Think about it. For every Elliott Abrams you used to get 10 or 15 rehabilitated young men from the inner city doing draconian terms for nonviolent drug offenses. (W. Bush’s current Undersecretary of State Abrams pleaded guilty of lying to Congress in the Iran-contra scandal in 1991 after he solicited $10 million from the sultan of Brunei to distribute to Nicaraguan contras. He was pardoned by Bush senior but has never quite demonstrated the requisite remorse for a presidential pardon, referring to the federal prosecutors who worked on his case as “filthy bastards.”)
Testifying before Congress, former Department of Justice pardon attorney Margaret Colgate Love suggested that the pardon process in the Clinton White House was all madness and little method. Nonetheless, people got pardoned. Poppy Bush signed 77 pardons, including a pack of Iran-contra criminals. Clinton did an astounding 456. If he cleared the record of the notorious Marc Rich, he also ordered his White House counsel to get him a list of applicants who had no “power, money or influence.” Love didn’t like the process, but she pointed to Clinton’s midnight pardon of 20 people doing drug sentences of 10 to 85 years. All had served at least six years, most were only small-time players in the conspiracies that had sent them to prison, and some were recommended for commutation by prosecutors locked into rigid sentencing guidelines.

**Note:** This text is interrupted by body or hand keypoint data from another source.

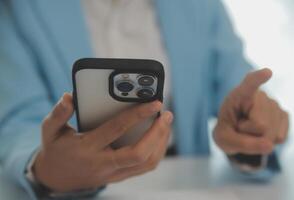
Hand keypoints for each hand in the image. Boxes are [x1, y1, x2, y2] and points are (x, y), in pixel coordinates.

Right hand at [33, 93, 172, 191]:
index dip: (138, 114)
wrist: (56, 179)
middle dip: (158, 133)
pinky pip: (144, 167)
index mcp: (87, 148)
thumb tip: (69, 97)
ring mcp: (113, 173)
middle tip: (167, 114)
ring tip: (166, 124)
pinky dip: (156, 151)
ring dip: (161, 143)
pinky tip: (159, 137)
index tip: (155, 102)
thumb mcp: (50, 131)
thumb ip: (58, 113)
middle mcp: (103, 164)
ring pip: (146, 163)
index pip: (117, 129)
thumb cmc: (56, 150)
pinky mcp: (119, 177)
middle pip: (139, 153)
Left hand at [214, 68, 288, 155]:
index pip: (249, 85)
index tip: (267, 72)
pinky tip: (261, 133)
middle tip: (240, 128)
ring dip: (258, 139)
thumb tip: (270, 146)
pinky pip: (280, 137)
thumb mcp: (224, 140)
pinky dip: (269, 142)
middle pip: (262, 126)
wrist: (235, 133)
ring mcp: (274, 104)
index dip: (258, 79)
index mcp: (239, 95)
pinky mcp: (283, 115)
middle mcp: (260, 96)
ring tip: (249, 130)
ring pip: (271, 134)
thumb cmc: (226, 132)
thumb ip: (242, 144)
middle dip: (250, 134)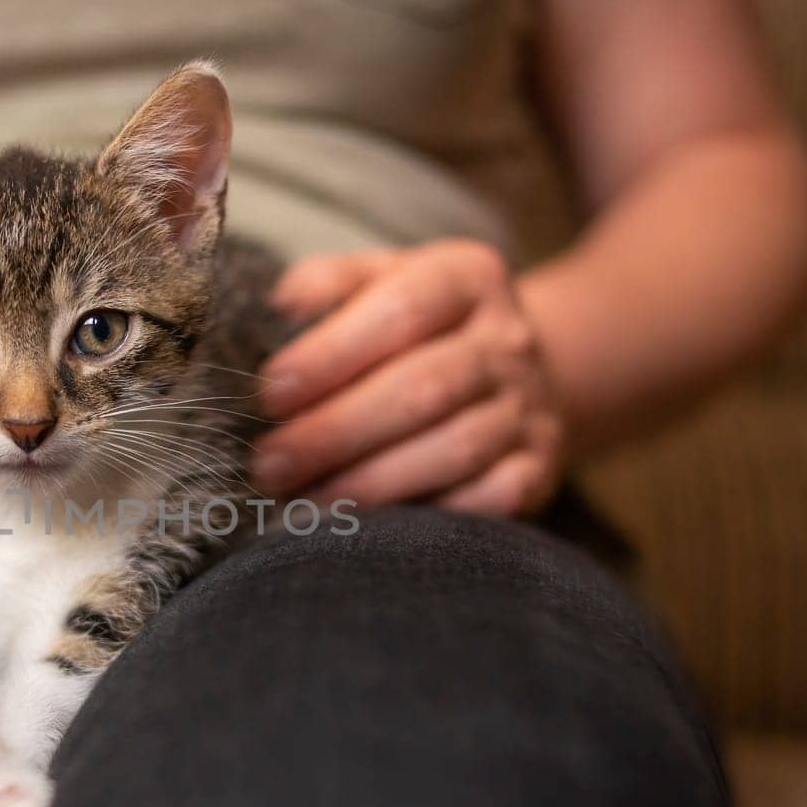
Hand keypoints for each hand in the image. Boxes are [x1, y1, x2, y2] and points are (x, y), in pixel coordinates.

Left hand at [253, 240, 564, 516]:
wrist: (514, 375)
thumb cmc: (418, 331)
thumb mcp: (383, 281)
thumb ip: (333, 282)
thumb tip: (284, 300)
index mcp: (467, 278)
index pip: (401, 310)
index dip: (332, 354)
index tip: (270, 393)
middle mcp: (508, 341)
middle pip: (423, 387)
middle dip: (335, 432)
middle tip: (269, 464)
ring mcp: (530, 409)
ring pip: (455, 449)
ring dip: (370, 481)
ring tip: (303, 499)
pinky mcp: (538, 469)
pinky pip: (490, 500)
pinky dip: (429, 516)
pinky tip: (370, 528)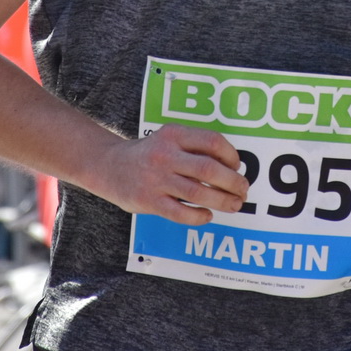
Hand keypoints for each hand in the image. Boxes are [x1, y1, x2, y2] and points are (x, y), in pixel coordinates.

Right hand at [91, 124, 248, 225]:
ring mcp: (156, 179)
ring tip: (234, 204)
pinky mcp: (148, 201)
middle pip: (210, 170)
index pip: (213, 142)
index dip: (232, 156)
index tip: (237, 166)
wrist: (108, 166)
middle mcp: (165, 155)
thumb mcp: (168, 138)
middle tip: (243, 190)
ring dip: (223, 201)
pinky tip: (207, 215)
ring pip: (199, 193)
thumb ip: (195, 147)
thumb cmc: (148, 153)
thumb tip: (232, 166)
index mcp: (173, 134)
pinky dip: (199, 216)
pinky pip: (181, 213)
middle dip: (234, 182)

Don’t look for George Bush to be so generous. The Bush family is long on noblesse and short on oblige. But if he wins a second term, watch the white-collar collars start to walk. And if the president’s randy pisswit of a brother Neil doesn’t wrap his divorce and seal his depositions, he might someday need big brother’s help. Texas bank-fraud prosecutors who thought doing a daisy chain meant shuffling bad loans from one institution to another could learn a lot from Neil. Pressed by his wife’s divorce attorney, he admitted it’s unusual for a man on a business trip in Asia to “just go to a hotel room door and open it and have a woman standing there and have sex with her.” Even more unusual when it happens on four or five occasions in four or five hotels and the man doesn’t know if the women are prostitutes — although he never has to pay them.
Well, go figure.
And hope that all goes well with Neil and Grace. That’s Grace Semiconductor, the Shanghai company managed by the son of former Chinese President Jiang Zemin. Grace is paying Neil Bush $2 million in stock to consult and discuss business strategies — plus $10,000 for every board meeting he attends. He has no background in semiconductors. But lots of experience in S&Ls.